Summiting Katahdin via the new Abol Trail
Compared to most adventurers, I started planning for this trip a little late in the year. Baxter State Park opens online reservations 4 months in advance and sites fill up quickly. However, I didn't book anything until May.
Of course by then, the popular Katahdin Stream and Roaring Brook campgrounds were full for the busiest month of the year, July.
Yet sometimes the chips fall your way and since most people thought the Abol trail was still closed (it closed over two years ago due to a rock slide), we got lucky and the park opened it up on July 1st.
Now the Abol trail was the first ever used to summit Katahdin and is the quickest, steepest trail to Baxter Peak.
You weren't able to descend the old trail but with a new trail blazed and an additional 0.6 miles added, you can descend back to the campground.
So after the stars aligned and we got a campsite at a trailhead and didn't have to deal with the headache of finding parking for day use, we were super excited for this journey.
We booked a two night stay at Lean to #6 and I couldn't have been more pleased. It was hands down, the best site on the campground. An ice cold brook ran down directly in front of the tucked away site and created a fantastic sense of privacy. Only the sound of babbling brooks and the vast wilderness of Maine.
Once we had everything set up, we hiked to the nearby Abol Falls (0.8 miles), where we enjoyed a few brews and hyped up conversation about our summit the next day.
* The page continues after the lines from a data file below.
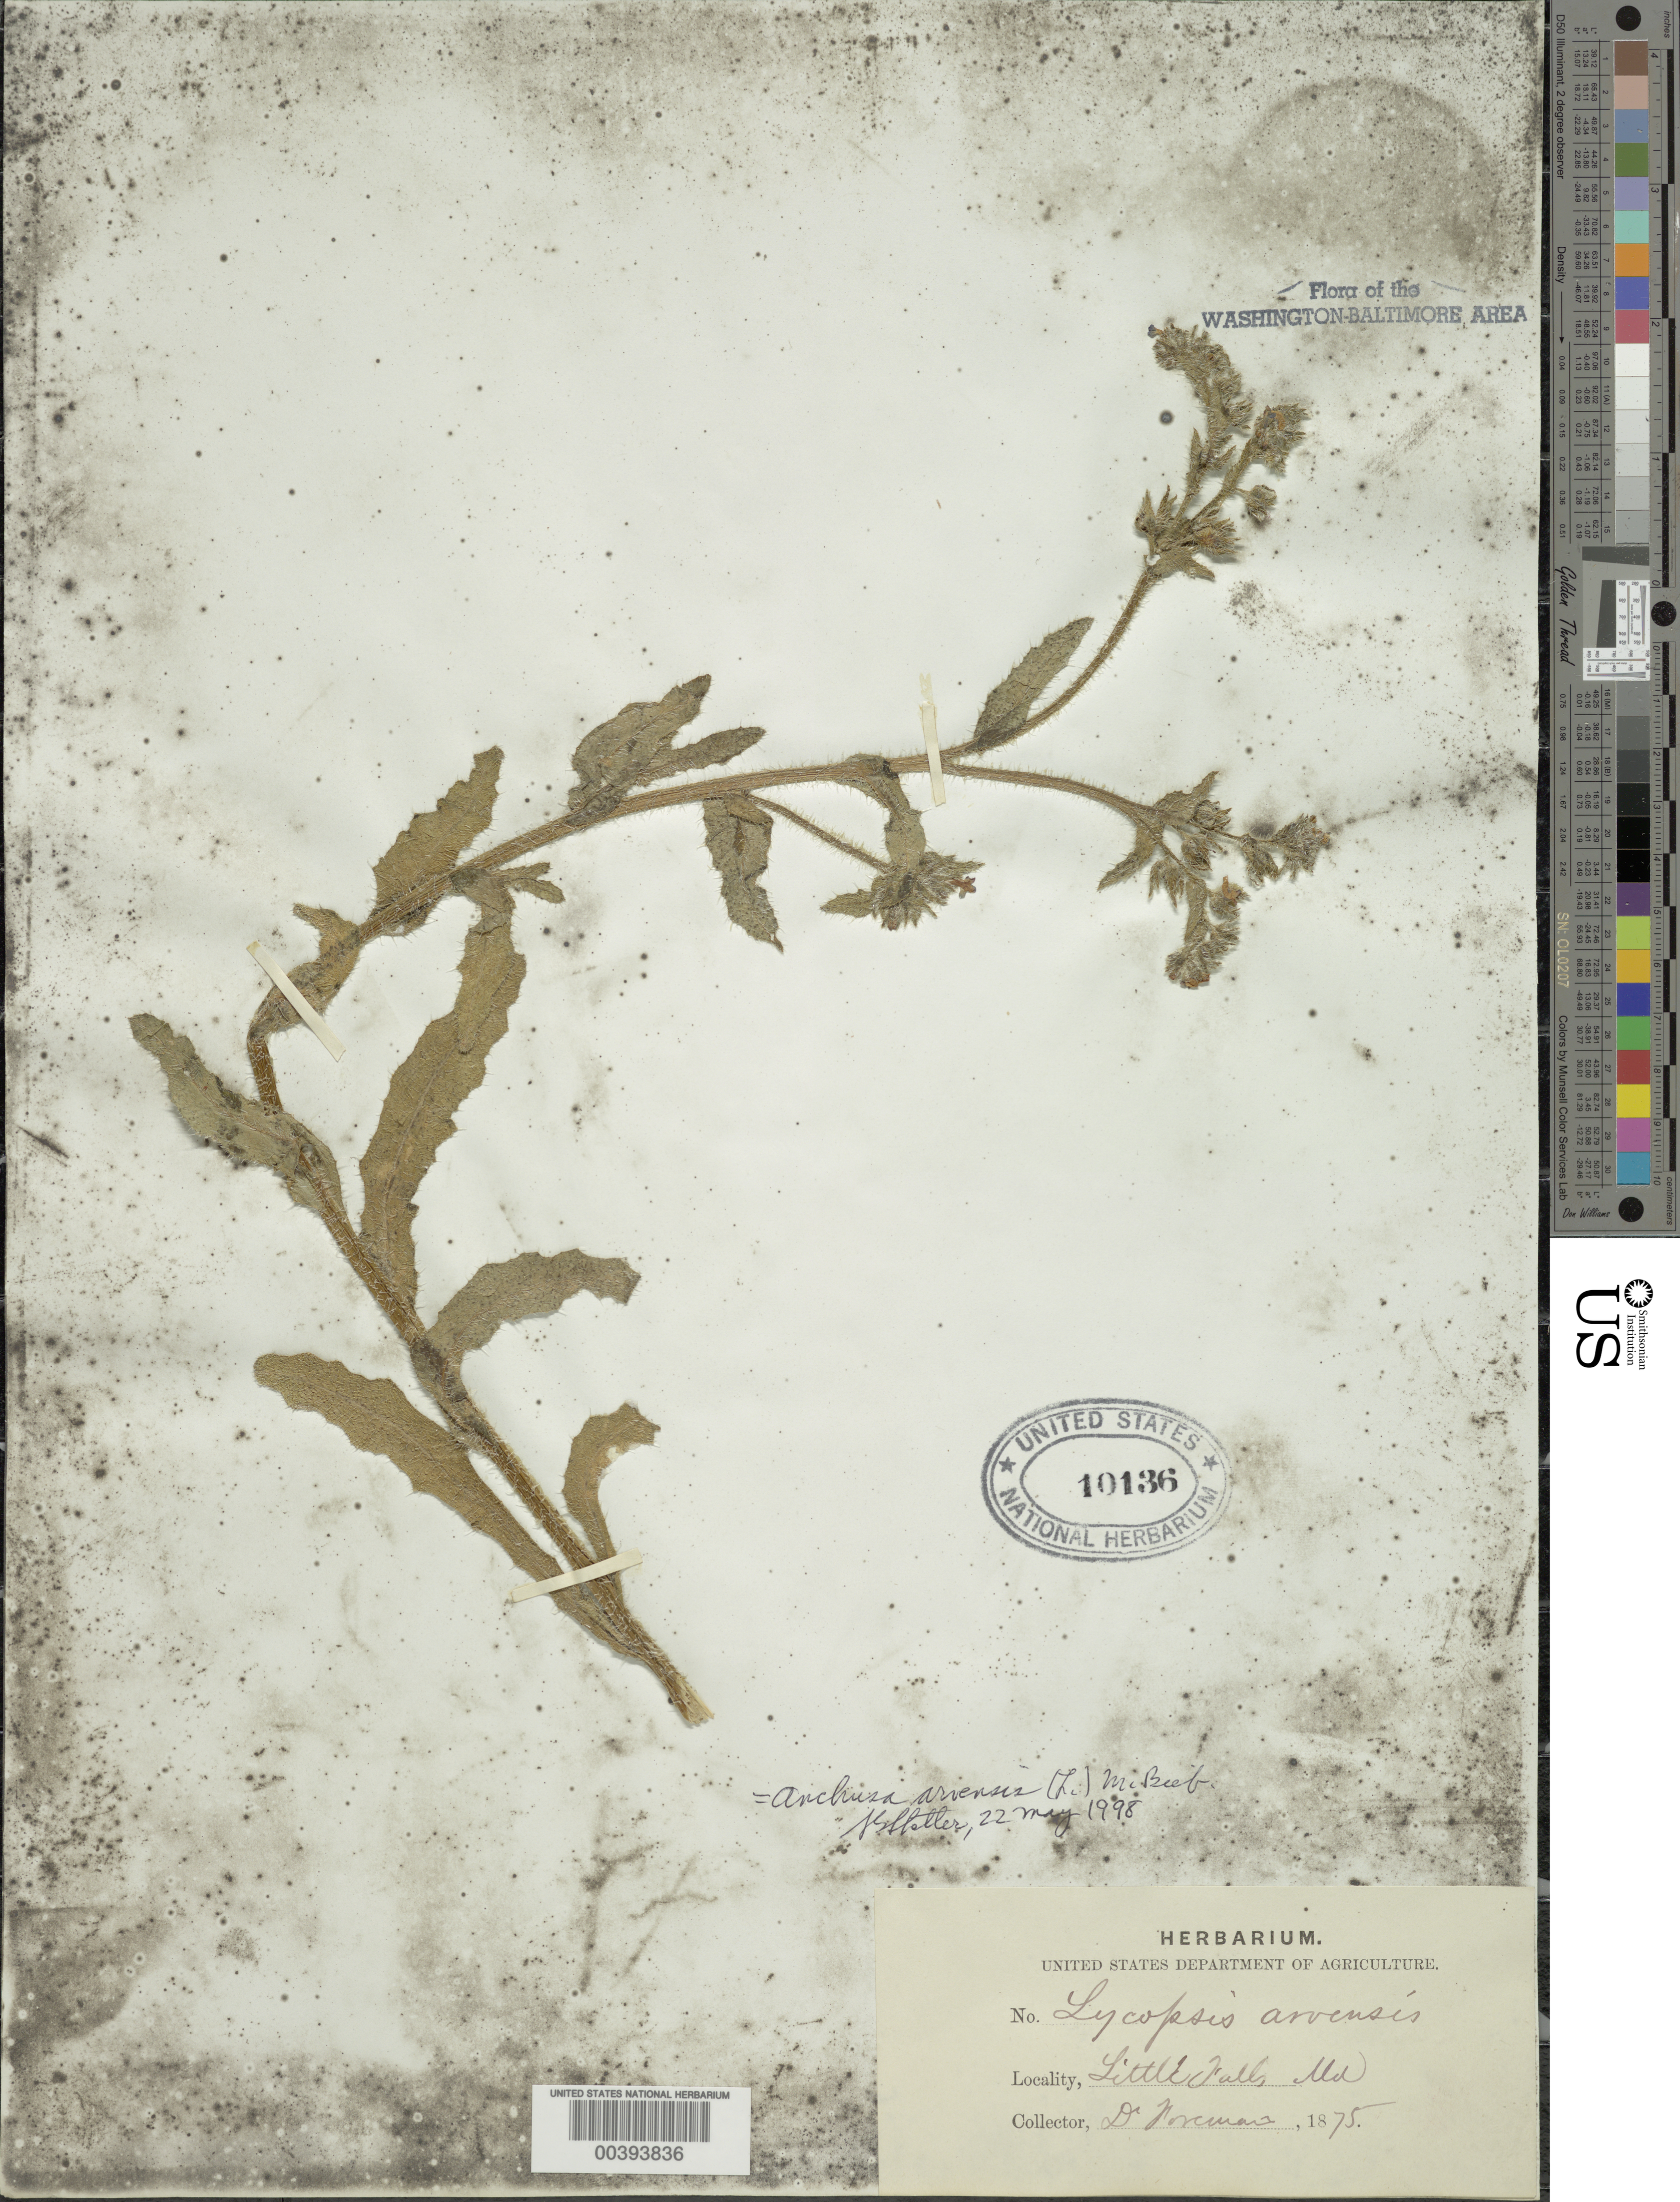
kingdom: Plantae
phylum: Tracheophyta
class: Magnoliopsida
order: Boraginales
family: Boraginaceae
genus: Anchusa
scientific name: Anchusa arvensis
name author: (L.) M. Bieb.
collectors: D. Foreman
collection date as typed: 1875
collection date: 1875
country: United States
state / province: Maryland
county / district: Montgomery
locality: Little Falls C. & O. Canal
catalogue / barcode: US 10136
The Abol Trail/Hunt Trail/Baxter Peak
The new Abol trail was fantastic in my opinion. The terrain changes constantly, never becoming boring and the difficulty was manageable yet challenging.
The first hour you're surrounded by the dense forest that holds humidity and blocks almost all sound. Then as the trail hits a few switchbacks, it starts to ascend towards the top of the tree line. That's when the views start to kick in and you can see the previously used Abol Slide.
Unfortunately, we didn't wake up to clear blue skies and the peak of Katahdin had accumulated quite a large cloud. So as we approached the final half of the hike, the cloud drew closer.
Once the tree line disappeared below, the terrain changed once again and revealed a wet and rocky path. This was the fun part. Visibility dropped to about 30 feet and the wind increased up towards 50mph. I've truly never experienced any environment like that. You felt like you were on another planet.
The last mile of the Abol Trail consisted of large boulders that force you onto all fours and on several occasions, required the use of upper body strength to pull yourself up.
After the scrambling and insane incline, you are rewarded with a quick stop at Thoreau springs where the trail meets the Hunt Trail (part of the Appalachian Trail).
The difficulty significantly reduces and becomes a slow and steady ascent to the peak, although you can't see anything up ahead if you're in a cloud.
For me, this was a milestone adventure in my life. It was always a goal of mine to summit Katahdin especially having been born and raised in the state. The fact that I was able to accomplish this with my wife and one of our best friends, was even more amazing.
You leave not feeling like you've conquered it but merely temporarily tamed the wild beast that is Katahdin.